**INSTRUCTIONS TO FOLLOW:**
Retype nothing except the lines below from the one with "Как предотвратить презентеизм?" through the one with "violento, que nada", exactly, with images left out.

(Extracted data entries)
◇ ◇ ◇

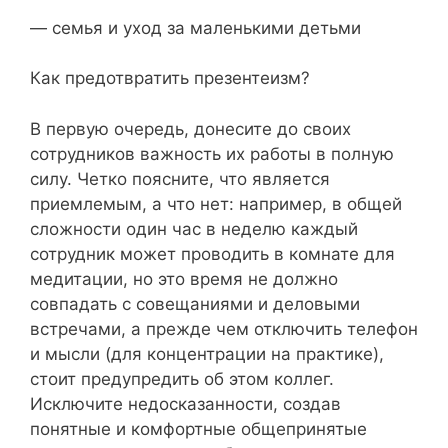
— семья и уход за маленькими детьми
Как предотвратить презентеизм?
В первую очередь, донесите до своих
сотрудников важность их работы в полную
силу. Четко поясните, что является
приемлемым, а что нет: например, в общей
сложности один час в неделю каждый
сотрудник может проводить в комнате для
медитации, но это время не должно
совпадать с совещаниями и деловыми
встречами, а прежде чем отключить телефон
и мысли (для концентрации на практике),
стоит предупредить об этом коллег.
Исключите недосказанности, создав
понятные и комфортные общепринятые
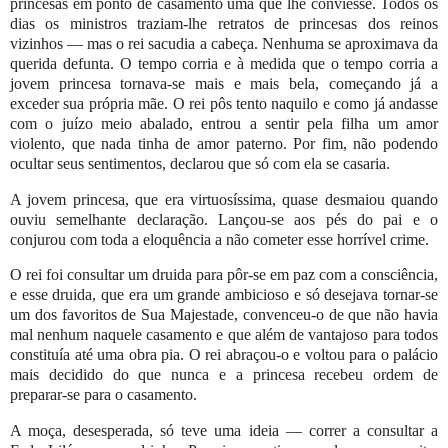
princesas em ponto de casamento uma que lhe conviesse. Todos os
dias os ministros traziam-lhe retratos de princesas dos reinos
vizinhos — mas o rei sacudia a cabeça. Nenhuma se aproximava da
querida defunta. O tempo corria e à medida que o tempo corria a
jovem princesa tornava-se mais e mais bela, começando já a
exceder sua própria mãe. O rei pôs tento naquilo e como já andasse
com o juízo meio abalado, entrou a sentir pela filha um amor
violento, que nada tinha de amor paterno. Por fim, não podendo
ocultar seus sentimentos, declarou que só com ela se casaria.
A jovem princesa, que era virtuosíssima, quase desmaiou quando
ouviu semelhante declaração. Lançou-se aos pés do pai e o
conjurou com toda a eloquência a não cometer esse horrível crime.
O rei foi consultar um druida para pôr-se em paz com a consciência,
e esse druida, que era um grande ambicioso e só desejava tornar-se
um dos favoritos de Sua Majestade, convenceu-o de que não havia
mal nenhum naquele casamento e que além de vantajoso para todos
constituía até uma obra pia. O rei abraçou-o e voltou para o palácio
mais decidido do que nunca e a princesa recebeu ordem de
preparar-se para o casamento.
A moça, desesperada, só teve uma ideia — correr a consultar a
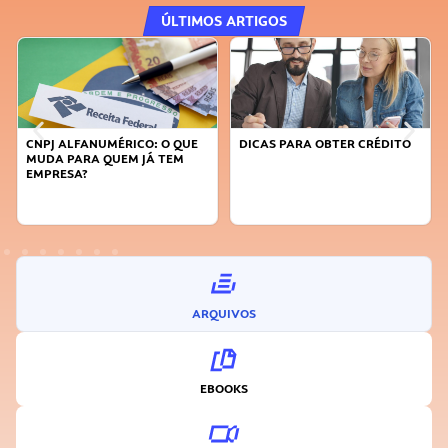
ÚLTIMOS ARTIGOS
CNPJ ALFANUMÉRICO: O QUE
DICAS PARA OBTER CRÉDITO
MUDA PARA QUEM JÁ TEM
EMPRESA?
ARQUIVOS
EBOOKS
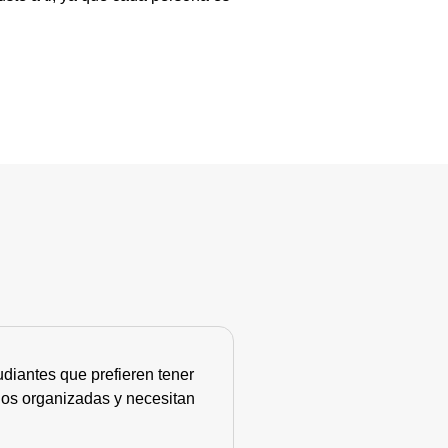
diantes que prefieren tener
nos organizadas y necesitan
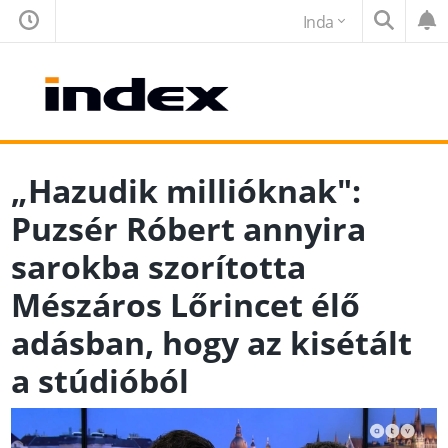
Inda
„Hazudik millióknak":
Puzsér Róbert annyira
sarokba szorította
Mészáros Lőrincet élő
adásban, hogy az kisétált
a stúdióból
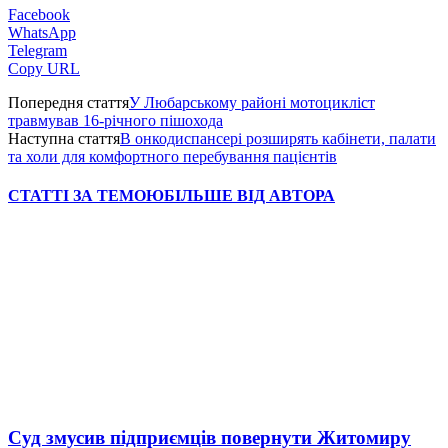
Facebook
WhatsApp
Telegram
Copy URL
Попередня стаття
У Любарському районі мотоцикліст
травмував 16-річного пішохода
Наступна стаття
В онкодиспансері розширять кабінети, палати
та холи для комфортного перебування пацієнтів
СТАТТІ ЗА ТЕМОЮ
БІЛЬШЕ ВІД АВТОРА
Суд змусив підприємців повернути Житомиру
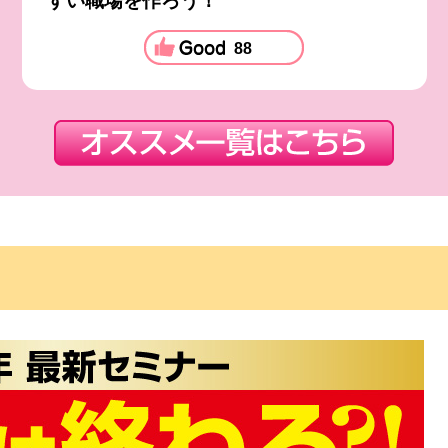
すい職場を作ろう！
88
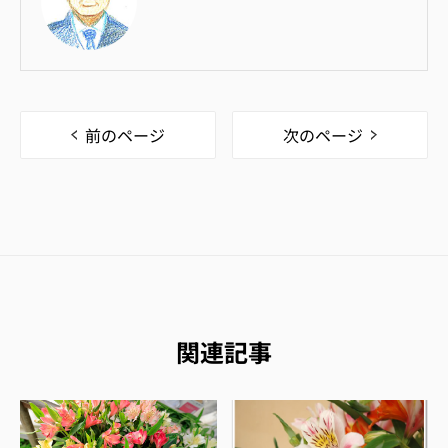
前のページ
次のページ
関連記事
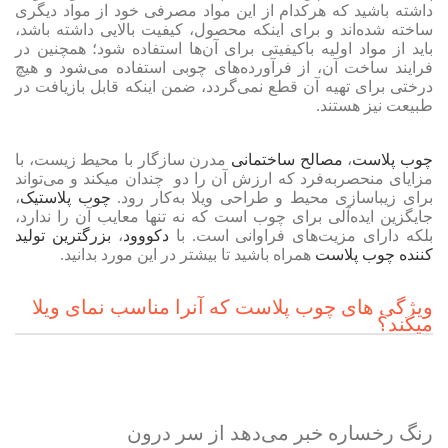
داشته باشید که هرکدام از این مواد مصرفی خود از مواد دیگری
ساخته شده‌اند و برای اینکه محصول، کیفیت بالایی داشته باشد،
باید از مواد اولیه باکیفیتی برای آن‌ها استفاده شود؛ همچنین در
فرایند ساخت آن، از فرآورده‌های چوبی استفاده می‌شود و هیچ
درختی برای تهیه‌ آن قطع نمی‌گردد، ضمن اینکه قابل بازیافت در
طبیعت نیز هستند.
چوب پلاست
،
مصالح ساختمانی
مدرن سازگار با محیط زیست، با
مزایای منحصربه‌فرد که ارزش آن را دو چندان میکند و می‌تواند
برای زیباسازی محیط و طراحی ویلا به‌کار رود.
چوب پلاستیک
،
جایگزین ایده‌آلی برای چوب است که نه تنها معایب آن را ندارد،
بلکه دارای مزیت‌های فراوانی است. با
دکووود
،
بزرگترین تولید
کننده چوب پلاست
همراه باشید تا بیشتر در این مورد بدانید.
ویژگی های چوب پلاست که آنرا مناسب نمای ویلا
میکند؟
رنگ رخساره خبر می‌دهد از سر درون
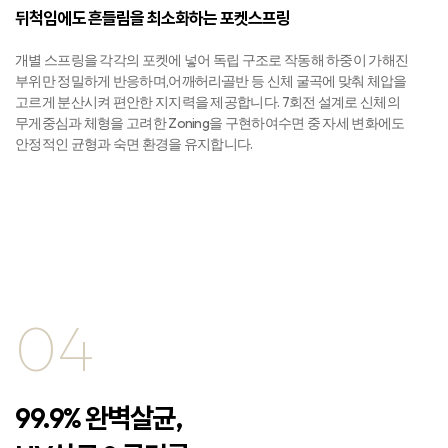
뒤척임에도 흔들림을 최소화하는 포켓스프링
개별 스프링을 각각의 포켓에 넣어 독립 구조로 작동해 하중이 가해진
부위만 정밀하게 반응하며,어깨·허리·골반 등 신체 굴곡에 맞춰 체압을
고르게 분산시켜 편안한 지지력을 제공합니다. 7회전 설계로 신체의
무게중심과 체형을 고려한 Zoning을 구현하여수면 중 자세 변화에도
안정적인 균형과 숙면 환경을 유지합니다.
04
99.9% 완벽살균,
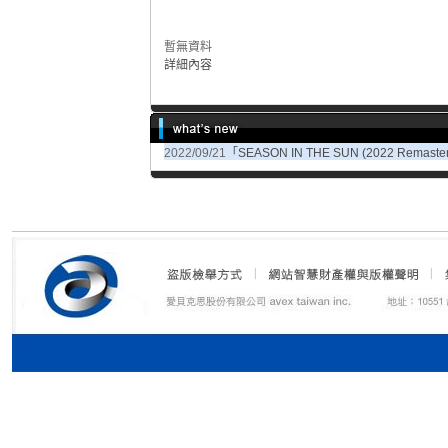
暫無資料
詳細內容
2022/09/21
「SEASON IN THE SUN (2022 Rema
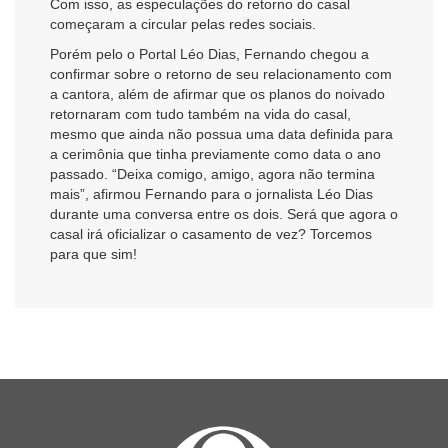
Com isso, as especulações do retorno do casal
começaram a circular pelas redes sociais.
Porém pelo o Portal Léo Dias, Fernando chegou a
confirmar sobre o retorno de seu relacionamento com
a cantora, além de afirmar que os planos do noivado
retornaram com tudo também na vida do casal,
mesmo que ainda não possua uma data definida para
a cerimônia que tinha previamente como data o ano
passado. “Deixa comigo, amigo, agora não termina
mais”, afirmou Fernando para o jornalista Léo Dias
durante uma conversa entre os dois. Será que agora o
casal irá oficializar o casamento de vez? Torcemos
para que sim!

◇ ◇ ◇

**EXERCISE RESPONSE:**
Как предотвратить презентеизм?
В первую очередь, донесите до своих
сотрудников важность их работы в полную
силу. Четко поясните, что является
приемлемым, а что нет: например, в общей
сложности один час в неделю каждый
сотрудник может проводить в комнате для
медитации, но это время не должно
совпадать с совещаниями и деловыми
встречами, а прежде чем отключить телефон
и мысли (для концентрации на практике),
стоит предупредить об этом коллег.
Исключите недосказанности, создав
понятные и комфортные общепринятые
princesas em ponto de casamento uma que lhe conviesse. Todos os
dias os ministros traziam-lhe retratos de princesas dos reinos
vizinhos — mas o rei sacudia a cabeça. Nenhuma se aproximava da
querida defunta. O tempo corria e à medida que o tempo corria a
jovem princesa tornava-se mais e mais bela, começando já a
exceder sua própria mãe. O rei pôs tento naquilo e como já andasse
com o juízo meio abalado, entrou a sentir pela filha um amor
violento, que nada tinha de amor paterno. Por fim, não podendo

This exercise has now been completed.